CAC 40 sous pression : le luxe décroche, Publicis s'envole après une acquisition
Le CAC 40 cède 0,7 % à 7 896,56 points, plombé par un net repli des poids lourds du luxe et un climat international tendu. La dispersion est lourdement négative, avec seulement 10 valeurs en hausse contre 30 en baisse, signe d'une séance dominée par la prudence.
Une place parisienne à contre-courant de ses voisines européennes
Paris fait figure de mauvais élève ce lundi matin en Europe. Pendant que le DAX progresse légèrement de 0,18 % et que le FTSE 100 grappille 0,16 %, le CAC 40 décroche de 0,7 %, lesté par le décrochage simultané de plusieurs valeurs phares du luxe. Le SBF 120 recule dans les mêmes proportions, à 6 010,42 points, tandis que le STOXX 600 limite son repli à 0,23 %.

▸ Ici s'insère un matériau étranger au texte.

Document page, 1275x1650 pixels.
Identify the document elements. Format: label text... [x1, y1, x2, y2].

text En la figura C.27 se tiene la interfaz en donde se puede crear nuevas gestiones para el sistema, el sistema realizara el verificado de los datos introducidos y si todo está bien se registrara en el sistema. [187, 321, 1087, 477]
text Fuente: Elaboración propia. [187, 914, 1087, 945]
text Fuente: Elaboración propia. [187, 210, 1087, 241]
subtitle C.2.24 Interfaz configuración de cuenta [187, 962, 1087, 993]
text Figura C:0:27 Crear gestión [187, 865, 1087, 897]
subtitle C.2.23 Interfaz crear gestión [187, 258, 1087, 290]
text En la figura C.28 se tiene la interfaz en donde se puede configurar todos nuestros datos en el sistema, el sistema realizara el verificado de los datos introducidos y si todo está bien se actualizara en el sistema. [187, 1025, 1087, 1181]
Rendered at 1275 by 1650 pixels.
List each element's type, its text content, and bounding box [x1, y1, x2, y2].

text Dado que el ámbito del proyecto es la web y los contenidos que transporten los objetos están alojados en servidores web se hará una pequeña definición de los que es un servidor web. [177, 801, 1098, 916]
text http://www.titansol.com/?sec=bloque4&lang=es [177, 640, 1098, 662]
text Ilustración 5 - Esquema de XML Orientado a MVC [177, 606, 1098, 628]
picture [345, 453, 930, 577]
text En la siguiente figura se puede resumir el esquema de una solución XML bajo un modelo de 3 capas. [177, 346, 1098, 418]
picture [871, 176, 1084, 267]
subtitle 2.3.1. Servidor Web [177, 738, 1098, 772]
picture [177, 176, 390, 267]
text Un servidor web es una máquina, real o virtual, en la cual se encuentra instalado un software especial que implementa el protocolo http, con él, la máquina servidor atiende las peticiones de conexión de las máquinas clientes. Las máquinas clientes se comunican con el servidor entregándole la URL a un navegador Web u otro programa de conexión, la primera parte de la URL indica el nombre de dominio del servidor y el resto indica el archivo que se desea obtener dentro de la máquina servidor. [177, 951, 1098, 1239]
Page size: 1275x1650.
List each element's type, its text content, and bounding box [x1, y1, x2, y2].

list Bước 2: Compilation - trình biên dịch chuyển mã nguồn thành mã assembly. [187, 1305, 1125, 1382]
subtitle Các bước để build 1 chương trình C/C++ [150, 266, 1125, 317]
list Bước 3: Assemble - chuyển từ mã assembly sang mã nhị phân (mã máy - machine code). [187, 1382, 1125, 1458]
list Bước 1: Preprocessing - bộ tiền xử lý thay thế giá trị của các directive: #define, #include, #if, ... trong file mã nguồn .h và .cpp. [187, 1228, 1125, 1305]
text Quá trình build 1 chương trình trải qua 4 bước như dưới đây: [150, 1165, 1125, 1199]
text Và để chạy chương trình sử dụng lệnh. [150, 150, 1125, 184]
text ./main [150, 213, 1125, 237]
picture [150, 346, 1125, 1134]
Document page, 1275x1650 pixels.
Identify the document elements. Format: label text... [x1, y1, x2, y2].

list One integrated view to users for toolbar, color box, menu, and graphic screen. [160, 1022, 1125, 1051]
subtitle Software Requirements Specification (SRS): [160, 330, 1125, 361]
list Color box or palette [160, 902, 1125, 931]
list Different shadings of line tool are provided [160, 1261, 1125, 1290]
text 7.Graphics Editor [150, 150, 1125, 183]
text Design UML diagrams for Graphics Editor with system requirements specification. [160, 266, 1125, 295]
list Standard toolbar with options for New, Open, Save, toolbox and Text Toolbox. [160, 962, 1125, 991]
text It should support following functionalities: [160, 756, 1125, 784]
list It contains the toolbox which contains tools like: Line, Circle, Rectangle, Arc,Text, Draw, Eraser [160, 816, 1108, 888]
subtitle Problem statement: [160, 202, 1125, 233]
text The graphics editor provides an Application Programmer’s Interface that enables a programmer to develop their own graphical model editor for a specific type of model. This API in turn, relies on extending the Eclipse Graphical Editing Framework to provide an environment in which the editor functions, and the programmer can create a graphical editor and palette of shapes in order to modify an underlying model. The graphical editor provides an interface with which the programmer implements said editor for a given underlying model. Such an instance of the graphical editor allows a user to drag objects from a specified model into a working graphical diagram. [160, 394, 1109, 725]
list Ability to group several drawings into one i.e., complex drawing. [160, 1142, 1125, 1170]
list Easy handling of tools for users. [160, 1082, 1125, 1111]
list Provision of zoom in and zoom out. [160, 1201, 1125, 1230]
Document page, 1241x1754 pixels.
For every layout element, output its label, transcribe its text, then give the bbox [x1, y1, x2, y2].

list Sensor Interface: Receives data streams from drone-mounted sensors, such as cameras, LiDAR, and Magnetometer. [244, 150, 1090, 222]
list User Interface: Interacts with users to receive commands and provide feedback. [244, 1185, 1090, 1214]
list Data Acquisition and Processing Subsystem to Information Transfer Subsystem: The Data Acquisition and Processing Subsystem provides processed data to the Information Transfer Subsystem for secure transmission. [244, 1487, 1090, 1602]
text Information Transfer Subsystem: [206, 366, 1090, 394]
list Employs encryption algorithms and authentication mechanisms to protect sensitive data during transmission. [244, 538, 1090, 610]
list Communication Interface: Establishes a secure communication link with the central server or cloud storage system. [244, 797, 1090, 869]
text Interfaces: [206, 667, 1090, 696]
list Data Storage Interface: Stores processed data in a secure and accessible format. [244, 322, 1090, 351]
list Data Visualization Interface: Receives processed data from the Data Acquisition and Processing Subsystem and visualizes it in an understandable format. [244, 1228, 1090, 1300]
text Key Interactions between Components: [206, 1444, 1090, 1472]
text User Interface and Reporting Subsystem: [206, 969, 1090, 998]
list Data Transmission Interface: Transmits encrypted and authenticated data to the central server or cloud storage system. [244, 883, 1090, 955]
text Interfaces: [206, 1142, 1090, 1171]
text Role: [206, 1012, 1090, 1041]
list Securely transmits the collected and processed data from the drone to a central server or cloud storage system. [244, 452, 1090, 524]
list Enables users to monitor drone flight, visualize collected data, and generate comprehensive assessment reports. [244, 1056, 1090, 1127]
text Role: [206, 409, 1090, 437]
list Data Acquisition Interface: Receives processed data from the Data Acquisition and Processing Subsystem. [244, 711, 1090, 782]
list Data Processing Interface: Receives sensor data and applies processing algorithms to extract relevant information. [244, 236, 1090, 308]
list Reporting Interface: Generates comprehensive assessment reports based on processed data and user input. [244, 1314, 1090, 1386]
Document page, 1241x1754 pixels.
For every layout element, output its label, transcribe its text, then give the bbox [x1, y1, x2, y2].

Le contexte international pèse lourdement sur l'ambiance. Vendredi, Wall Street a terminé en net repli, avec un S&P 500 en baisse de 1,24 % et un Nasdaq en chute de 1,54 %. En Asie, le Nikkei a cédé 0,97 % et le Hang Seng 1,11 %. Les marchés digèrent une nouvelle poussée des rendements obligataires souverains et la persistance d'un Brent au-dessus de 110 dollars, sur fond de tensions au Moyen-Orient. À Paris, ce sommet du G7 Finances qui s'ouvre justement ce lundi dans la capitale ajoute une dimension politique à une matinée déjà sous surveillance.
Publicis s'envole, l'énergie et les semi-conducteurs tirent leur épingle du jeu
En tête du palmarès, Publicis Groupe bondit de 2,41 % à 78,96 euros. Le groupe de communication a annoncé l'acquisition de LiveRamp, plateforme mondiale de collaboration de données, pour une valeur d'entreprise de 2,167 milliards de dollars. L'opération, présentée comme relutive dès la première année sur le bénéfice par action, s'accompagne d'un relèvement des perspectives de croissance pour 2027 et 2028.
Derrière Publicis, STMicroelectronics gagne 2,35 % à 54,07 euros, signant la deuxième plus forte progression du CAC 40. Le compartiment énergétique profite, sans surprise, du baril maintenu au-dessus des 110 dollars : TotalEnergies avance de 1,47 % à 79,84 euros. Engie suit avec une hausse de 0,86 % à 26,83 euros, et Carrefour ferme le quintet des hausses avec un gain de 0,67 % à 17,20 euros. Au total, seules dix valeurs de l'indice évoluent dans le vert en milieu de matinée.
Le luxe lourdement sanctionné, Saint-Gobain et Stellantis dans le rouge
C'est bien le secteur du luxe qui imprime sa marque négative à la séance parisienne. Hermès International recule de 2,13 % à 1 542 euros, Kering perd 2,11 % à 231,85 euros et LVMH abandonne 1,99 % à 446,55 euros. Trois mastodontes du CAC 40 qui pèsent ensemble très lourd dans l'indice et dont le repli simultané explique l'essentiel de la sous-performance parisienne face à ses voisines européennes.
La plus forte baisse revient toutefois à Saint-Gobain, qui chute de 2,5 % à 72,56 euros, dans un environnement de coûts énergétiques toujours élevés peu favorable aux matériaux. Stellantis cède de son côté 1,9 % à 6,36 euros, confirmant la fragilité du secteur automobile face au choc pétrolier en cours. Avec trente valeurs dans le rouge sur quarante, l'indice parisien affiche un visage particulièrement défavorable en cette première séance de la semaine, sous l'influence d'un environnement international tendu et d'un secteur du luxe à l'arrêt.